Forward-over-Reverse (FoR)

  • When to use: Use this for functions with many inputs and a single (or few) outputs, such as a neural network loss function or a complex physics simulation.
  • Efficiency: This mode is significantly more efficient for large $N$. Because the inner layer is Reverse-mode AD, a single backpropagation through a tangent value can recover an entire row of the Hessian. This allows the total cost to scale linearly with the number of inputs ($O(N)$) for scalar-valued functions.
  • Memory: Higher memory usage than FoF because it must maintain the reverse-mode computation graph.
  • Implementation: Uses HessianAD_FOR<N>.

Forward-over-Forward Hessian

This mode uses HyperAD_ADFN, which is essentially an adfn type where the primary value and tangents are themselves adfn types.

Example

use ad_trait::AD;
use ad_trait::function_engine::FunctionEngine;
use ad_trait::differentiable_function::{DifferentiableFunctionTrait, HessianAD, ToOtherADType};
use ad_trait::hyper_ad::hyper::HyperAD_ADFN;

#[derive(Clone)]
struct MyFunc;
impl<T: AD> DifferentiableFunctionTrait<T> for MyFunc {
    const NAME: &'static str = "MyFunc";
    fn call(&self, inputs: &[T], _freeze: bool) -> Vec<T> {
        let x = inputs[0];
        vec![ x * x * x ] // f(x) = x^3
    }
    fn num_inputs(&self) -> usize { 1 }
    fn num_outputs(&self) -> usize { 1 }
}

fn main() {
    let inputs = [2.0];
    let func = MyFunc;
    let engine = FunctionEngine::new(
        func.clone(), 
        func.to_other_ad_type::<HyperAD_ADFN<1>>(), 
        HessianAD::<1>::new()
    );

    let (f_res, jacobian_res, hessian_res) = engine.hessian(&inputs);
    
    println!("f(2) = {}", f_res[0]);             // 8.0
    println!("f'(2) = {}", jacobian_res[(0,0)]);  // 12.0
    println!("f''(2) = {}", hessian_res[0][(0,0)]); // 12.0
}

Forward-over-Reverse Hessian

This mode uses HyperAD_ADR, which uses adr as the inner type. This is useful when you want to combine the benefits of forward and reverse mode.

Example

use ad_trait::AD;
use ad_trait::function_engine::FunctionEngine;
use ad_trait::differentiable_function::{DifferentiableFunctionTrait, HessianAD_FOR, ToOtherADType};
use ad_trait::hyper_ad::hyper_adr::HyperAD_ADR;

#[derive(Clone)]
struct MyFunc;
impl<T: AD> DifferentiableFunctionTrait<T> for MyFunc {
    const NAME: &'static str = "MyFunc";
    fn call(&self, inputs: &[T], _freeze: bool) -> Vec<T> {
        let x = inputs[0];
        vec![ x * x * x ]
    }
    fn num_inputs(&self) -> usize { 1 }
    fn num_outputs(&self) -> usize { 1 }
}

fn main() {
    let inputs = [2.0];
    let func = MyFunc;
    let engine = FunctionEngine::new(
        func.clone(), 
        func.to_other_ad_type::<HyperAD_ADR<1>>(), 
        HessianAD_FOR::<1>::new()
    );

    let (f_res, jacobian_res, hessian_res) = engine.hessian(&inputs);
    
    println!("f'(2) = {}", jacobian_res[(0,0)]);    // 12.0
    println!("f''(2) = {}", hessian_res[0][(0,0)]); // 12.0
}

First-Order Derivatives from Hessian Engines

It is important to note that a FunctionEngine initialized for Hessian computation can still be used for standard first-order derivatives.

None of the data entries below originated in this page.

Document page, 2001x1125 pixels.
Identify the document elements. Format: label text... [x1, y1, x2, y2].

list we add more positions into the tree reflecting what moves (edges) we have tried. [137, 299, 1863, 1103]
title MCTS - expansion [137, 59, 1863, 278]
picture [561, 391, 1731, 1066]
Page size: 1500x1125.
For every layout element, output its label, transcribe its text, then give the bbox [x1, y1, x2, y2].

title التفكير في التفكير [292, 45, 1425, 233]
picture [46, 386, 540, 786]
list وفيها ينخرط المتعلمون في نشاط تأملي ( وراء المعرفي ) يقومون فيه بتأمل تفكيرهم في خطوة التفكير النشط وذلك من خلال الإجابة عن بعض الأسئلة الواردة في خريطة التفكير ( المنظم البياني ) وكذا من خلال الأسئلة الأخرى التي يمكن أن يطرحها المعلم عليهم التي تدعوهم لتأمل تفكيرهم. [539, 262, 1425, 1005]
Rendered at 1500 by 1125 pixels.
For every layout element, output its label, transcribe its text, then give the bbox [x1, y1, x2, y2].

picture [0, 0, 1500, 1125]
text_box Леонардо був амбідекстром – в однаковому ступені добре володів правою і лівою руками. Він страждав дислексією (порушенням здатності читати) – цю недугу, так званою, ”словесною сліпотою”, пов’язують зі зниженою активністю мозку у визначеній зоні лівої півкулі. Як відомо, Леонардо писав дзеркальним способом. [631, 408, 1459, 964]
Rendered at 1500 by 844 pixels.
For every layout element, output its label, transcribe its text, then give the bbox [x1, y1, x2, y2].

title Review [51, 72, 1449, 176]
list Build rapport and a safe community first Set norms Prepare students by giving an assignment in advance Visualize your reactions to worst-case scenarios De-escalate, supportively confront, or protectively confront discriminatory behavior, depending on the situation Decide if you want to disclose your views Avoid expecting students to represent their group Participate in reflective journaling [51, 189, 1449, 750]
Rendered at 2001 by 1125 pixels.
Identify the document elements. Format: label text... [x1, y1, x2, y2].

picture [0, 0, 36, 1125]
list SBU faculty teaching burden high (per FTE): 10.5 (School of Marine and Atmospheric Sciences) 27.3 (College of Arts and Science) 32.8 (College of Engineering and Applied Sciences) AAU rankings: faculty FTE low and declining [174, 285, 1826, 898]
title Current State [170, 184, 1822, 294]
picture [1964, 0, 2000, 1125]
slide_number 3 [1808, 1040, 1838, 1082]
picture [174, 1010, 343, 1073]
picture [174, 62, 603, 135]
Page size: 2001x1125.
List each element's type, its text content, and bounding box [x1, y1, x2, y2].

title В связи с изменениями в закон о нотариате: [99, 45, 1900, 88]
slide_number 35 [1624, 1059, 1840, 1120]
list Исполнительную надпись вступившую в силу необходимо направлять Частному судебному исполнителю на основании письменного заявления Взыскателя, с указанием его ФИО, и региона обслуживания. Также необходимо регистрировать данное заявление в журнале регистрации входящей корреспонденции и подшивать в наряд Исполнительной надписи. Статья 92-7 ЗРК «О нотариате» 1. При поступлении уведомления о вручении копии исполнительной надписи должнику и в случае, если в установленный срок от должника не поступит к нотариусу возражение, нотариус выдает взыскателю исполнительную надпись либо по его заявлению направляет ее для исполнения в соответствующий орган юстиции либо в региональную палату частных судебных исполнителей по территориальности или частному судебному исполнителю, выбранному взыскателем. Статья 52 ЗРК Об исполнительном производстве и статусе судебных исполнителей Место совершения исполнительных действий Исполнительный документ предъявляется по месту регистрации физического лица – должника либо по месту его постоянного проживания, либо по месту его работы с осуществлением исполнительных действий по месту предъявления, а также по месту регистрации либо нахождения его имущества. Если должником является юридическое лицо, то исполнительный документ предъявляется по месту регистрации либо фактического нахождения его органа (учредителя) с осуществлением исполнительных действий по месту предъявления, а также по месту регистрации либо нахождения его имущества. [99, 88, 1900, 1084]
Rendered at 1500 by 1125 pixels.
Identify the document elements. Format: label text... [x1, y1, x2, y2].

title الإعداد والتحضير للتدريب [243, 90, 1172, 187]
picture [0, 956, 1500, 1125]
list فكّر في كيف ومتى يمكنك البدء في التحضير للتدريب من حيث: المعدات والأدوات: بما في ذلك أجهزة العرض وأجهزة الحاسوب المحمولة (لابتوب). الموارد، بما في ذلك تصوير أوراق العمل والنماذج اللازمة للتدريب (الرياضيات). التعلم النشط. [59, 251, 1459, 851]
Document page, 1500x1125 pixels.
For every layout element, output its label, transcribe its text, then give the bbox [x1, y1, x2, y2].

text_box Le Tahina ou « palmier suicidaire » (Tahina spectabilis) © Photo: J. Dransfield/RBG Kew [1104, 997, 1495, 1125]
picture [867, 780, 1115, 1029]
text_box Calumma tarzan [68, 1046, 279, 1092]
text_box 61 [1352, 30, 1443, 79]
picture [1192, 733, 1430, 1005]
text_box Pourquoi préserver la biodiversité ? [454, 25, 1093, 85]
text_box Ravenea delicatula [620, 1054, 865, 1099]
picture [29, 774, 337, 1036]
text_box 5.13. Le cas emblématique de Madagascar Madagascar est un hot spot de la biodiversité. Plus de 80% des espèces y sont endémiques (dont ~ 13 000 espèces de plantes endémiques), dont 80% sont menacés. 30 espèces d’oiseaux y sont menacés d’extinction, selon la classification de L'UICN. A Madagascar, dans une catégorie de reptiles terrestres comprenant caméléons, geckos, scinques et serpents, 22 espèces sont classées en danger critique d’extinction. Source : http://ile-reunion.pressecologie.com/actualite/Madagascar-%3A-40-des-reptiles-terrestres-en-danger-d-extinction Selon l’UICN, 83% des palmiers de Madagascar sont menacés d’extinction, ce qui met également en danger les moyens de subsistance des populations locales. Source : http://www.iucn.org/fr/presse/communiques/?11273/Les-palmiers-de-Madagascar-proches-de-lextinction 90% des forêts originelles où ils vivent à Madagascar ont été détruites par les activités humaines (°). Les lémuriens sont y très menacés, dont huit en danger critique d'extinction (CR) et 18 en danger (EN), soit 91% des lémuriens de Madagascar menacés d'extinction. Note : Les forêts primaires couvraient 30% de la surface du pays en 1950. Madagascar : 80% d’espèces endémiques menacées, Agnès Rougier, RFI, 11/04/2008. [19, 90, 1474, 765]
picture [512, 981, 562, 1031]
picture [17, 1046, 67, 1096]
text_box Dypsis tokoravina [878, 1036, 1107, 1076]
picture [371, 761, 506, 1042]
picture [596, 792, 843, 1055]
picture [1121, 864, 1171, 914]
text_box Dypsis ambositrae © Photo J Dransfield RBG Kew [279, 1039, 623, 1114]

Calling engine.derivative(&inputs) on a Hessian-enabled block will return the Jacobian matrix as usual. This is possible because the hyper-dual types used for second-order differentiation internally track the first-order gradients as their primal "tangent" values.

This allows you to maintain a single FunctionEngine instance for both standard gradient-based optimization and second-order methods.